Did you have an outlet for this dark vision before you started making these movies?
Always. When I was a little boy, I used to make my room into a horror room so friends could come over and be scared. I have a fascination with getting a reaction from people, like a pranker or something. I don’t know where it comes from, but I love to frighten people.
A lot of reviews say that you have contempt for your audience. What do you think of that?
What does “contempt” mean?
A dislike or, in this case, a desire to torture your audience, much as you do your characters.
Oh, yeah yeah yeah. Of course, I love my audience. They make me successful. I want to please them and to frighten them at the same time. Horror audiences, they want to be thrilled, they want to be entertained because they are safe, themselves. I want to give them the sickest ride possible.
Roger Ebert wrote that Part 2 was “reprehensible, dismaying, ugly, artless and an affront to any notion, however remote, of human decency.” What do you think about that?
Yeah. I think it’s great. I’m very proud of the fact that he gave me no stars, also. He doesn’t give a lot of films zero stars. He does it with 1 and 2. They’re in a place where the stars don’t shine. That is, of course, a great reaction. When the guy died, sadly enough, they referenced some of his most epic reviews and they mentioned The Human Centipede. So it’s a big honor.

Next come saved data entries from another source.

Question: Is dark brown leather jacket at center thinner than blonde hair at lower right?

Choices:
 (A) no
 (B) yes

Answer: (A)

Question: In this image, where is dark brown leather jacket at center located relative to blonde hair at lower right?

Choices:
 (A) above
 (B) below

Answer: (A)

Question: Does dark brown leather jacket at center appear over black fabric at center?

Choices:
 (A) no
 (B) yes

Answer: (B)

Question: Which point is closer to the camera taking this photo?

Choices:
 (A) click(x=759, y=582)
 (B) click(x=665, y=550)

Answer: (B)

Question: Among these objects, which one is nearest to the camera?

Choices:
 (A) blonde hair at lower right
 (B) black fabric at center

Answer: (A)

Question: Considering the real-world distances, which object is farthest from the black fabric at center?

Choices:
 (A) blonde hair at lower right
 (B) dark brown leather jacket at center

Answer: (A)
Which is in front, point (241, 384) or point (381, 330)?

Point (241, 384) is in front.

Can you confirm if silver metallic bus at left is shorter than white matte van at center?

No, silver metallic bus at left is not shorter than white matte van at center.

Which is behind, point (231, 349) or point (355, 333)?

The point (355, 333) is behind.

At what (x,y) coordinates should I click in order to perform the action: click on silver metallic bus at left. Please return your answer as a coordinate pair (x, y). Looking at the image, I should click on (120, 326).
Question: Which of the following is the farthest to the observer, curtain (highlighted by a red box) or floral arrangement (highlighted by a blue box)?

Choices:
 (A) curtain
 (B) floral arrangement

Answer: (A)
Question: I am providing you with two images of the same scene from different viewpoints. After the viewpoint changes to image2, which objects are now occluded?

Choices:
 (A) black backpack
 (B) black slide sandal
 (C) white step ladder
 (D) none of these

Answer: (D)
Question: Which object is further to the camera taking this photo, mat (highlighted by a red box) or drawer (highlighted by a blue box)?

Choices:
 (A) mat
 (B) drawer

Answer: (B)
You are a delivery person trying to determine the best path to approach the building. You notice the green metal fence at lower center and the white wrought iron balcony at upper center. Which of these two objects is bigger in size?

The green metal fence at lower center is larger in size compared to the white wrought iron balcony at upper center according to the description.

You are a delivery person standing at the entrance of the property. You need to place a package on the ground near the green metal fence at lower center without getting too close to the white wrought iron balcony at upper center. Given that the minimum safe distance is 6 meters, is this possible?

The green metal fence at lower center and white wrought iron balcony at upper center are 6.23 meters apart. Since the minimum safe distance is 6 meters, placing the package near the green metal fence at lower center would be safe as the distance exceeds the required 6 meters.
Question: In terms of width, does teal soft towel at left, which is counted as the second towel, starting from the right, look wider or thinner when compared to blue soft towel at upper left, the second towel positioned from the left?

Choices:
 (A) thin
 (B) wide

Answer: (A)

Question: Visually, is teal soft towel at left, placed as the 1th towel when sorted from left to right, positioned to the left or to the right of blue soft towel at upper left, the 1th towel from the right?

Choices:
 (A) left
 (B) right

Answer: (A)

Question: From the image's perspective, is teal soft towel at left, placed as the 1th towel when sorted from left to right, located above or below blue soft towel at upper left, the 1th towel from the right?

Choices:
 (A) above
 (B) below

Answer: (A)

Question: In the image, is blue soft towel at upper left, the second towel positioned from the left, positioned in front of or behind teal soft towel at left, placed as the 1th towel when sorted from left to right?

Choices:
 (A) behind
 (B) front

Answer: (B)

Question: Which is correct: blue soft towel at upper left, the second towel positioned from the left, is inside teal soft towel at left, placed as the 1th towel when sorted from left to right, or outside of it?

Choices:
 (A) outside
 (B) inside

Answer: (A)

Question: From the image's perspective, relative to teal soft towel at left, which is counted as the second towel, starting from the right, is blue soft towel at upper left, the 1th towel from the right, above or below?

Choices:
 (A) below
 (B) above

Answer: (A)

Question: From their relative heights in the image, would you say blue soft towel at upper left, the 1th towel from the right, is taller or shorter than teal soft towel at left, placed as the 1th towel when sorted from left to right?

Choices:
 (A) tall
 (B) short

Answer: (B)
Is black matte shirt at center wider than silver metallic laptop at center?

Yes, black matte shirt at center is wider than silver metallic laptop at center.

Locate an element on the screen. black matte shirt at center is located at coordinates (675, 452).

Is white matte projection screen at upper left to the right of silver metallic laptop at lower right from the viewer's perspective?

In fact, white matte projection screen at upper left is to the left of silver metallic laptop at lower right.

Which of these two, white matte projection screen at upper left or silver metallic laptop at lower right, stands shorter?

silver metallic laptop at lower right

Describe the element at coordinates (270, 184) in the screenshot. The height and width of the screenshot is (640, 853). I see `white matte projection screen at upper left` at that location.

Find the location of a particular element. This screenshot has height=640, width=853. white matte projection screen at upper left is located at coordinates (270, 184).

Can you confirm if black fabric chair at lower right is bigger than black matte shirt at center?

I imagine putting something like this into the world makes people extremely comfortable to say fucked-up, insane things to you.
Oh yeah. I have people who have emailed me that they wanted to eat shit for real, to convince me to cast them. I have these people that absolutely want to do anything to please me in the gore department and I have people that want me dead. They want to have me killed. They want to shoot me, cut me open with glass, or...again, the two strong emotions.
Has anyone been particularly confrontational or hostile?
With Part 1 and 2, a lot of women were afraid of me. They thought, “You’re worse than Satan. I am afraid to even look at you. Because of what comes out of your mind, you must be insane.” A lot of women say to me, “You need professional help.” I find that very funny.
Are you a misogynist?
No, not at all. I absolutely love women. The character of Daisy in Part 3 [played by porn star Bree Olson]—Bill Boss is such an asshole [to her]. He’s very bad to women. But it’s great to write it! But in real life, I love women. I couldn’t hurt a mouse and I adore women.
What’s great about writing that?
I have so much fun when I write it. I’m really knuckling when I write my stuff. I find them so funny. I get such a big thrill of that. If something is politically correct and cannot be shown or said, somehow I get a big thrill about that. So many people have to laugh, but others don’t. They find it very offensive. And that makes me laugh again. In the end, I’m only laughing.
Do you like human beings?
I don’t like human beings, specifically. I think we were born evil, somehow. When wars happen, or whatever happens, we turn into monsters. Animals kill each other to have food. Human beings kill out of pleasure. People are very sadistic. We have very strong emotions like jealousy and schadenfreude. Mankind has a lot of really disturbing emotions because we are so intelligent. We can be so wrong. I like animals more, to be honest.
I think one could argue that you’re sadistic, Tom.
Yeah, I can be sadistic, but not in real life. It’s all in my mind. I could never hurt anyone or a fly or whatever. It’s only in my art I can do that. And that’s pretty safe, don’t you think?
The Human Centipede 3 is in theaters and on demand tomorrow.